Da Roma ero venuto a Milano proprio perché sapevo che le sue condizioni di salute erano gravissime. Don Carrón mi permise di vederlo e fu un incontro per me molto importante. Non era più cosciente. Stetti sulla soglia della sua camera e dissi ad alta voce una preghiera. Sembrò girare verso di me il volto. Piangendo lo lasciai. Al mattino presto, don Pino [don Stefano Alberto, ndr] mi telefonò per dirmi che Giussani era in cielo. Con la sua morte si chiudeva una fase decisiva della mia vita. Nello stesso tempo tutto continuava, perché le promesse di Dio non vengono mai meno.
Saprebbe indicare un difetto di Giussani?
Don Giussani, che alla superficie era un uomo talvolta duro e irruente, in realtà nascondeva una profonda timidezza e anche una certa indecisione. Non so se questi siano difetti. Gli era difficile correggere a tu per tu una persona.
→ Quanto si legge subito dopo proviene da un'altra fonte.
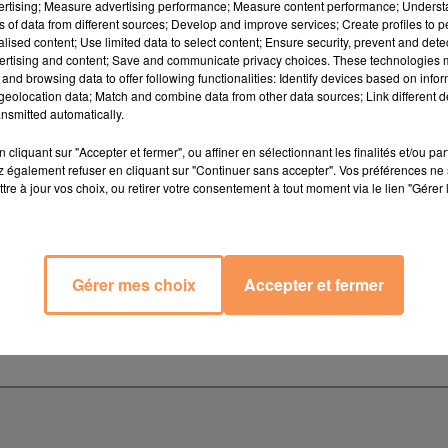
vertising; Measure advertising performance; Measure content performance; Unders
ns of data from different sources; Develop and improve services; Create profiles to 
alised content; Use limited data to select content; Ensure security, prevent and detect
ertising and content; Save and communicate privacy choices. These technologies
and browsing data to offer following functionalities: Identify devices based on infor
eolocation data; Match and combine data from other data sources; Link different de
nsmitted automatically.
cliquant sur "Accepter et fermer", ou affiner en sélectionnant les finalités et/ou pa
 également refuser en cliquant sur "Continuer sans accepter". Vos préférences ne 
tre à jour vos choix, ou retirer votre consentement à tout moment via le lien "Gérer 
Gérer mes choix
Accepter et fermer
Lo faceva in pubblico, talvolta, ma non era la stessa cosa.
Qual è il ricordo diretto che conserva con più nettezza?
Ho naturalmente una infinità di ricordi di don Giussani. Molti ritornano fuori con il passare del tempo. Mi è perciò difficile selezionare un ricordo, uno solo. Mi vengono alla mente la forza trascinante delle sue lezioni sia a scuola che nei ritiri, il suo gusto per la buona tavola, le poesie che recitava a memoria, la sua capacità di trovare sempre nuove parole per esprimere le stesse esperienze, certe infinitesimali attenzioni per la singola persona…
Quali sono a suo avviso le caratteristiche originali principali del pensiero e del linguaggio di Giussani?
Per quanto riguarda il suo linguaggio, va studiato nelle diverse epoche della sua vita. Giussani – come Gadda e Testori – è stato un creatore oltre che un diffusore della lingua italiana. Il linguaggio in lui nasceva dal rapporto con le persone e dal rapporto con i fatti della vita. Facciamo un esempio: gli riferirono che sui muri del maggio ’68 francese era scritto «de la présence, seulement de la présence». Dopo un po’ nacque in lui la definizione della fede come «riconoscimento di una presenza». Si potrebbero fare centinaia di esempi. È tutto un lavoro da fare. Per quanto riguarda il suo pensiero, esso, come ha scritto il cardinale Scola, è un «pensiero sorgivo», ma non senza maestri. Alcuni sono facilmente rintracciabili (basti pensare alla scuola di Venegono), altri con più difficoltà perché sono seminati nei solchi degli incontri quotidiani. Potrei dire che egli ha cercato sempre di esprimere l’attualità viva della Tradizione contro ogni progressismo e tradizionalismo. Il suo pensiero è un incrocio fra san Tommaso e sant’Agostino, che avviene nell’epoca di Blondel, della fenomenologia e dell’esistenzialismo.
Con Giussani lei condivide anche le origini lombarde: quanto del suo carisma è legato alle caratteristiche “antropologiche” della Brianza?
Non si può comprendere Giussani se non si conosce la sua famiglia. L’attaccamento alla terra, ai valori dell’uomo concreto, della convivenza sociale, così lombardi, hanno permeato il suo spirito. Allo stesso modo, l’amore al lavoro, all’azione, al portar frutto. E infine anche una certa nostalgia dell’altrove, così manzoniana e così testoriana, che vive però nell’incanto di un particolare contemplato e amato.
Tre anni fa è stata depositata la richiesta per avviare l’iter di canonizzazione presso la diocesi di Milano. Qual è il suo augurio per il movimento di Comunione e Liberazione?
Amo molto tutte e singolarmente le persone di CL che conosco. Immagino quale grande peso ma anche quale grande gioia sono caduti sulle spalle di don Carrón. Prego ogni giorno per lui e chiedo allo Spirito Santo che CL sia sempre creativamente fedele alla sua origine. Il compito oggi di CL è quello di sempre: aiutare i giovani ad incontrare Cristo e a scoprire in Lui il fuoco che può riscaldare e incendiare l’intera esistenza portandola a maturità e fecondità.